La seigneurie de Saintes du XIIIe au XVe siècle

La seigneurie de Saintes resta aux mains de la famille du même nom jusqu’au début du XIVe siècle.  Elle passa ensuite par les femmes aux « du Bois » puis au « du Pont ».  Cette dernière famille détenait depuis plusieurs siècles la seigneurie du Pont-à-Wisbecq sous Saintes.  Elle était issue d’un lignage de chevaliers, vassaux du seigneur d’Enghien et de celui de Saintes.
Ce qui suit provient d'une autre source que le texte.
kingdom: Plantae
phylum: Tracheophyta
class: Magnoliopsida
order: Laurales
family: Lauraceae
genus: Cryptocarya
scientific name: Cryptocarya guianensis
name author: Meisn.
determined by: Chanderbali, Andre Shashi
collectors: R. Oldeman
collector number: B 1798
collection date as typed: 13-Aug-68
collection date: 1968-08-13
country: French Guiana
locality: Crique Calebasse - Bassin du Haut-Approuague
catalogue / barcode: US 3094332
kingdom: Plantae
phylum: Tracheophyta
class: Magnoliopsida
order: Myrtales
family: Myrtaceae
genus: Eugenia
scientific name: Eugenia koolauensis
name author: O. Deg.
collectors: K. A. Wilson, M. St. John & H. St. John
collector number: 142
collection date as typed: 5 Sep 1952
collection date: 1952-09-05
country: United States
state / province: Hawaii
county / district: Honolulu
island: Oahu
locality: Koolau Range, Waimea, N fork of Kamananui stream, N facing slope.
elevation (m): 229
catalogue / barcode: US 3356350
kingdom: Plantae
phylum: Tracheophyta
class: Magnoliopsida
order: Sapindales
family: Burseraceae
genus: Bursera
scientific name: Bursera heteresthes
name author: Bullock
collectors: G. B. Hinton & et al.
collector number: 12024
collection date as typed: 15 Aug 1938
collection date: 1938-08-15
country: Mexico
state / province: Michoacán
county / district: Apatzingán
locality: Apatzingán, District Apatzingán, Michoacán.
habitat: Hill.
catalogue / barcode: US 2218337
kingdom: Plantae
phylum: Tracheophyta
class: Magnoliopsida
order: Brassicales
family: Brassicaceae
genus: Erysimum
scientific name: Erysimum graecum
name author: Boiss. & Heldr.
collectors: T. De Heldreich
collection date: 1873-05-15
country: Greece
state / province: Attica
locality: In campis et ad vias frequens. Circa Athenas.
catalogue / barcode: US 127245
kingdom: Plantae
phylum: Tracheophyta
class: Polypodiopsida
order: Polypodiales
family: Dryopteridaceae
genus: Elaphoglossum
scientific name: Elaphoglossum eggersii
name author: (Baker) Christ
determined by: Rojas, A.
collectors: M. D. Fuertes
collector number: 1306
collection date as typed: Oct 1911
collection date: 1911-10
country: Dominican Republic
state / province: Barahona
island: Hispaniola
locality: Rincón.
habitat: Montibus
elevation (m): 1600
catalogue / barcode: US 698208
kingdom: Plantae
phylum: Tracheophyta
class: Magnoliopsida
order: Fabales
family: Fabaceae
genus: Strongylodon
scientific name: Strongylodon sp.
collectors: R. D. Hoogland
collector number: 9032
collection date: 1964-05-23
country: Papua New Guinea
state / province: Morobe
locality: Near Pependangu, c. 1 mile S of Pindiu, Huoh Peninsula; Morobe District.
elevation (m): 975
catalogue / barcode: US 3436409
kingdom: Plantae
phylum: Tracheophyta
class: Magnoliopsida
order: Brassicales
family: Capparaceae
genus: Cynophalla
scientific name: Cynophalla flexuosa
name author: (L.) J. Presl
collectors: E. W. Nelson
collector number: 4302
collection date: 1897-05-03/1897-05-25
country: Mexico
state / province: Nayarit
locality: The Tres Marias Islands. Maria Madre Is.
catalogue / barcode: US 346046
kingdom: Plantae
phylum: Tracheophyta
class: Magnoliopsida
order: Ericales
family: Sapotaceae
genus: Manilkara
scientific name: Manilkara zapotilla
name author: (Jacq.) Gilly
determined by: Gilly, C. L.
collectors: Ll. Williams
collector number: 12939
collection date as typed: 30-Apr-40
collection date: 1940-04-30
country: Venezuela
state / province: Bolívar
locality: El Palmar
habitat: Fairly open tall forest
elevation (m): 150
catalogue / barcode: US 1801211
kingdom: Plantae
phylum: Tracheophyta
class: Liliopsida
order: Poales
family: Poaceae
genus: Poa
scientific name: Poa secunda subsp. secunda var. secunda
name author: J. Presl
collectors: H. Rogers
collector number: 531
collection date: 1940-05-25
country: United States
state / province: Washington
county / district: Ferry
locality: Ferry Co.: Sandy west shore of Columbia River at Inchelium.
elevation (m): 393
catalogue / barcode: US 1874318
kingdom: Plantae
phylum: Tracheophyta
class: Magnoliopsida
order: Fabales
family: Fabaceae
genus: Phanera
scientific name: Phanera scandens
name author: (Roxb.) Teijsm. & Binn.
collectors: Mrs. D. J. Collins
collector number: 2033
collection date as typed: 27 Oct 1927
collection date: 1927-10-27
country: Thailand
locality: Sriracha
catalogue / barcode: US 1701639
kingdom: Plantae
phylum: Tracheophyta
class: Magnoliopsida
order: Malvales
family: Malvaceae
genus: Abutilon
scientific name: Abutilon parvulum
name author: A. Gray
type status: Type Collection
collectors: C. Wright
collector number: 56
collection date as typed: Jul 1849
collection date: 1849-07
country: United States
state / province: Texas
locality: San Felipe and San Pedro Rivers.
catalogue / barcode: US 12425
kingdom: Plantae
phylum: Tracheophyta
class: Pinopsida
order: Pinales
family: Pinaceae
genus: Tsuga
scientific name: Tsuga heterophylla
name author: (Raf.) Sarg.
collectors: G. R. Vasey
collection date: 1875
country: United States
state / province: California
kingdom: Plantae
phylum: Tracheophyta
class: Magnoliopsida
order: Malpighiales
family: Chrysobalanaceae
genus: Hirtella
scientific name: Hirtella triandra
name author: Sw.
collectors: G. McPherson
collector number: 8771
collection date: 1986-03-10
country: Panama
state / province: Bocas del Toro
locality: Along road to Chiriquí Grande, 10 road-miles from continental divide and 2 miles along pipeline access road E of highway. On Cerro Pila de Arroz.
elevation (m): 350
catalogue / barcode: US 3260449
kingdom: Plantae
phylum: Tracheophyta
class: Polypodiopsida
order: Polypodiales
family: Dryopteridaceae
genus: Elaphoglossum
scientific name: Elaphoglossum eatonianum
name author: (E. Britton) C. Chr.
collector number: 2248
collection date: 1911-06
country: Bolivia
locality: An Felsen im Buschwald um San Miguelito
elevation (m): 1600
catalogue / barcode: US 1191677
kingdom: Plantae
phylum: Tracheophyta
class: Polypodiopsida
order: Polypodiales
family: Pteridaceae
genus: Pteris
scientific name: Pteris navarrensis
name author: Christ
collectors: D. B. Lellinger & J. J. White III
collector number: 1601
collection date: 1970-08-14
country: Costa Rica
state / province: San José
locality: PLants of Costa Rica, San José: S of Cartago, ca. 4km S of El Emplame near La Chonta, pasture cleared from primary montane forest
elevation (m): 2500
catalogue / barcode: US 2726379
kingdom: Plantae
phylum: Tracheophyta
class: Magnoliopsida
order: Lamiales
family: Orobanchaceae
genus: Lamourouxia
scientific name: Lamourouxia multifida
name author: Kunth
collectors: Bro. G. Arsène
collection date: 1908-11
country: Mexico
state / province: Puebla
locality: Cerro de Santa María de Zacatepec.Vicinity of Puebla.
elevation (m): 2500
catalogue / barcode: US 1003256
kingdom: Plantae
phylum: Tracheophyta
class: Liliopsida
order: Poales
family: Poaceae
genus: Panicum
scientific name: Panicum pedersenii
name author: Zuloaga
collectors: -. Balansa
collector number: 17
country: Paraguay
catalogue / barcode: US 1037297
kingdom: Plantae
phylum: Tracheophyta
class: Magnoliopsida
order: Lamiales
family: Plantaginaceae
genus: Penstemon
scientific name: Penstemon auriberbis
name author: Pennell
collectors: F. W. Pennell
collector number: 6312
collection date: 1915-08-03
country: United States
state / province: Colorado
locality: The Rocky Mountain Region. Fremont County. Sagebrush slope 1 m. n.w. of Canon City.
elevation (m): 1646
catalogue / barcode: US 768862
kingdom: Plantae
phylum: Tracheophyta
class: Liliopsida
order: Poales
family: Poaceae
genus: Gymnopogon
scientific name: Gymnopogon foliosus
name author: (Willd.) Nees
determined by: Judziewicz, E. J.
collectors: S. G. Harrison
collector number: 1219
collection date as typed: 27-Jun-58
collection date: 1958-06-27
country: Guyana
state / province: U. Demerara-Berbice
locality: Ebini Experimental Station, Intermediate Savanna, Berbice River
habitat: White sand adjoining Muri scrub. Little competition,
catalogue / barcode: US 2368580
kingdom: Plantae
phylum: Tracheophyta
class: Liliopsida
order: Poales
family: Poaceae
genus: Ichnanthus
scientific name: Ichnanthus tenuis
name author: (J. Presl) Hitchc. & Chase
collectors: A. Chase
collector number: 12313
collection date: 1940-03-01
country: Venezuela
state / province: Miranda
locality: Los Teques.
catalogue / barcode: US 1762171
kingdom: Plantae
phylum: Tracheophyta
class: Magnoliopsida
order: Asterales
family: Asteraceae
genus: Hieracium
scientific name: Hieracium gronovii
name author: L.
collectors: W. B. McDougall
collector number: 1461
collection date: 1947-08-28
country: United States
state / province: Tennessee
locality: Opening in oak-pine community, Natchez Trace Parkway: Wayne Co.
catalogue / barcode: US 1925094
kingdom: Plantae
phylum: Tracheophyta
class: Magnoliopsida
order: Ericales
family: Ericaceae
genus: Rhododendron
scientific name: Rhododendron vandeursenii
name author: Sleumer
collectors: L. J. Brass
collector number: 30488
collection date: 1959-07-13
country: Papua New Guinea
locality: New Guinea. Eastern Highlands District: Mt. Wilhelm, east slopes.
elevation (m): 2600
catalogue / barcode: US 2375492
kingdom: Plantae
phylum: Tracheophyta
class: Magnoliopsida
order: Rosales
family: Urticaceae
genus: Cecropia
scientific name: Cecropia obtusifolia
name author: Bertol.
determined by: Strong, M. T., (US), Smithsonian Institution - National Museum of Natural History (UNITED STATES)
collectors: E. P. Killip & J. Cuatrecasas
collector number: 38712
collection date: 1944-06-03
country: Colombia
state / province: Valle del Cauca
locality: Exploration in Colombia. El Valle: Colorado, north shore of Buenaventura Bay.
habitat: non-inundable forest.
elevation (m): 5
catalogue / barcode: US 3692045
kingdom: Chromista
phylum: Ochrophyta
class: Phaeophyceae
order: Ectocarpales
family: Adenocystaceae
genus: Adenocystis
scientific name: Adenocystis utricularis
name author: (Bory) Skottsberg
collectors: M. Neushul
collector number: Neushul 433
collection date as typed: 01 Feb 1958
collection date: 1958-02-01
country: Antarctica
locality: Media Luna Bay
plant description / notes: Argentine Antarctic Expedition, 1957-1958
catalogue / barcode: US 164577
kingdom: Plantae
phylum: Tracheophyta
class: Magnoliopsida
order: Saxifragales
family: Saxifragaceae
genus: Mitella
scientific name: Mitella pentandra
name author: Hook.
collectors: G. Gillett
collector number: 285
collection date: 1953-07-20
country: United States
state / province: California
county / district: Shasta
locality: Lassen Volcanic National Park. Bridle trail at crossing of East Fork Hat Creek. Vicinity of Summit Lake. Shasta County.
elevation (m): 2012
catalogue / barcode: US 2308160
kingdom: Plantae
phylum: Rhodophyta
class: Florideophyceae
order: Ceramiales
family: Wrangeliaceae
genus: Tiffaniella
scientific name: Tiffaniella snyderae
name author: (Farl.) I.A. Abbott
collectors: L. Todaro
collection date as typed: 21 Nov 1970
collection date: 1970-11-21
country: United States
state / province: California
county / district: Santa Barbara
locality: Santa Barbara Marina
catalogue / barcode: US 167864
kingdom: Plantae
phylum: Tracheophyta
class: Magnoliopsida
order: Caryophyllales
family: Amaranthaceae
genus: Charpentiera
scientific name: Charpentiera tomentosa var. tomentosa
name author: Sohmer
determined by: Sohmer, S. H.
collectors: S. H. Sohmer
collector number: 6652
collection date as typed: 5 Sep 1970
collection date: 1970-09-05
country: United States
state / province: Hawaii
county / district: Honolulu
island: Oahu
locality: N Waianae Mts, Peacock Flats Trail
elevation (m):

L’état de leurs possessions au village de Saintes et dans les environs nous est connu grâce à un avis de père et mère dressé en 1346 devant les hommes de fiefs de Hainaut par Josse du Pont, écuyer, et Catherine du Risoir.  Ce document nous permet d’apprécier la fortune foncière de ces seigneurs ainsi que les droits qu’ils possédaient dans la localité.  Il nous donne également une idée du morcellement féodal et de la superposition des différentes juridictions médiévales.

Wisbecq

A l’aîné, Sohier du Pont, était dévolue, à la mort de son grand père Sohier, la terre ancestrale du Pont-à-Wisbecq.  Il devait entrer en possession du « manoir dou Pont ensi qu’il s’estend, tant en fief comme en tiere de mainferme ».  Ce fief ample relevait de la seigneurie d’Enghien et s’étendait sur 24 bonniers de terre.  Des cens et rentes « par decha le rivière de Quenestine » y étaient attachés, de même que la « justice et signerie ».  Les terres de mainferme, c’est-à-dire les tenures à cens qui en dépendaient, s’étendaient sur les paroisses de Bierghes et de Saintes.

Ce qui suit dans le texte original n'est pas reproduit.